— Extract —
+---+
# 2 180dB cars, Alan and Hal



## headshok

hi guys,

happy 2011 to all! 

Anyway, just sharing some pics from 2 of my guys over in brazil

Alan Dante and Hal ( from Shocker Audio)

Cheers all!

Alan's volvo.. he was taking it easy that day, 1 woofer. 4 amps, 180dB


----------



## headshok




----------



## headshok

And we have Hal from Shocker Audio!


----------



## headshok

and some stetsom vans


----------



## dwaynecherokee

Did Alan get rid of the Volvo he had?


----------



## headshok

that's his volvo


----------



## dwaynecherokee

headshok said:


> that's his volvo


wow looks way different from the last time i saw it


----------



## falkenbd

i've seen these pictures a few times, but never seen a picture of the inside of the car.


----------



## Abob89

No internal pics? 1 DD sub and no money shot? Hahaha such a let down. VERY, VERY impressive set up though!


----------



## IDGAF

Filthy. I wish I had a sponsor


----------



## edouble101

Crazy looking vehicles. I would love to see pics of the insides!


----------



## draft6969

It seems like the higher the DB's the less likely you are of seeing the insides.


----------



## thegreatestpenn

makes me think of nascar, the vehicles aren't even normal anymore. 

regardless those are some sick builds that i'm sure took tons of time and effort.


----------



## bigdaddy'76

They obviously don't care about how god awful ugly, their rides look. :thumbsdown: It's embarrassing, to me, to see show trucks look like automobile abortions. Almost like, I'm on an episode of Pranked, or something!!! How could any sponsor, allow their names be on such tragic looking, eye soars.  I guess, to each their own!!!!!


----------



## thehatedguy

When you are the two loudest cars on the planet...I guess having your name on there is important.

I just noticed Hal still has 4 lug hubs on his Volvo. I wouldn't have thought that 4 lugs would be strong enough to handle that kind of weight.


----------



## bigdaddy'76

thehatedguy said:


> When you are the two loudest cars on the planet...I guess having your name on there is important.


Not mention, the two ugliest show trucks on the planet!!! At least throw some rims and tires on them. Are they even drivable? If not, the what's the point, it's not even really a functioning ride anymore? Just throw a bunch of amps and woofers in a turd, and walla!!!!:laugh:


----------



## thehatedguy

I don't think you really grasp the engineering that has gone on inside those cars...and how much they weigh.
+---+
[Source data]
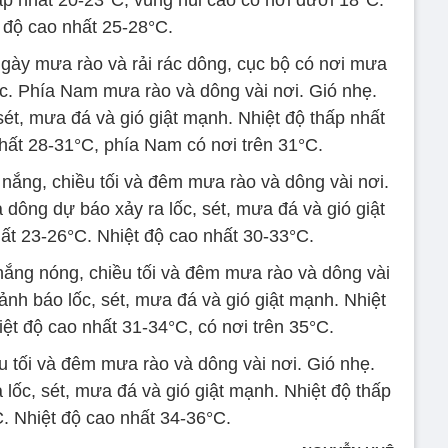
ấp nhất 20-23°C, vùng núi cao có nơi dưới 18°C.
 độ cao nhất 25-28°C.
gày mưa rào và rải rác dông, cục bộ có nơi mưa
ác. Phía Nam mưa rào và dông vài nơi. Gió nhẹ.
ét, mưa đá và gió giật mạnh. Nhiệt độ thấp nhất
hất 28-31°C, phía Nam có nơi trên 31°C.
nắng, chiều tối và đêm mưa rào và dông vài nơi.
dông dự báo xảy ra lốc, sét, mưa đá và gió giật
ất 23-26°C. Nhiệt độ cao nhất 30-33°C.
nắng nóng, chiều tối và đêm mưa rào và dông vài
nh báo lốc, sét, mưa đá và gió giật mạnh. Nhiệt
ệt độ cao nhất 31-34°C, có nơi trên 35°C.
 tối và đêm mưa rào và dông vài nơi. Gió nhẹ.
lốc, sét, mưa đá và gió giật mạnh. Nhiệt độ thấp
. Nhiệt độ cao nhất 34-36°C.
+---+
— Exercise directions —
Pick up the forum thread about the two 180dB cars after its final post and continue it.

— Task output —
Why do they have to be drivable?


----------



## db xTc

bigdaddy'76 said:


> Not mention, the two ugliest show trucks on the planet!!! At least throw some rims and tires on them. Are they even drivable? If not, the what's the point, it's not even really a functioning ride anymore? Just throw a bunch of amps and woofers in a turd, and walla!!!!:laugh:


I think you may have missed the fact that these are SPL vehicles. Rims, chrome mufflers, and blue headlights do nothing to add value to an extreme vehicle...it's not about looking fancy when you have a battery box on the underside of the vehicle. 

I have seen MANY spl vehicles that are rusted and or spray painted.


----------



## owen19

that's why its called "DB DRAG" . no best of show category there. just pure db numbers


----------



## 808Munkyeee

loudest on planet?


----------



## owen19

i think so , they are the 2 loudest vehicles . well maybe top 5 . but they're up there.


----------



## 98HOE

That is insane! NO doubts about that, those vehicles mean business.


----------



## jockhater2

volve 240GL?


----------



## PottersField

Any pics of the guts? I'd love to know what went into reaching the 180's. Back when I was interested in dB drag it was a feat to hit the 170 mark.


----------



## enemyofsilence

this is so crazy!!


----------



## fight4life28

Yes show us the inside.


----------



## CHEMMINS

Iirc the Twins and their Trooper hold some WR's. It is custom painted and rim'd up as well....lol.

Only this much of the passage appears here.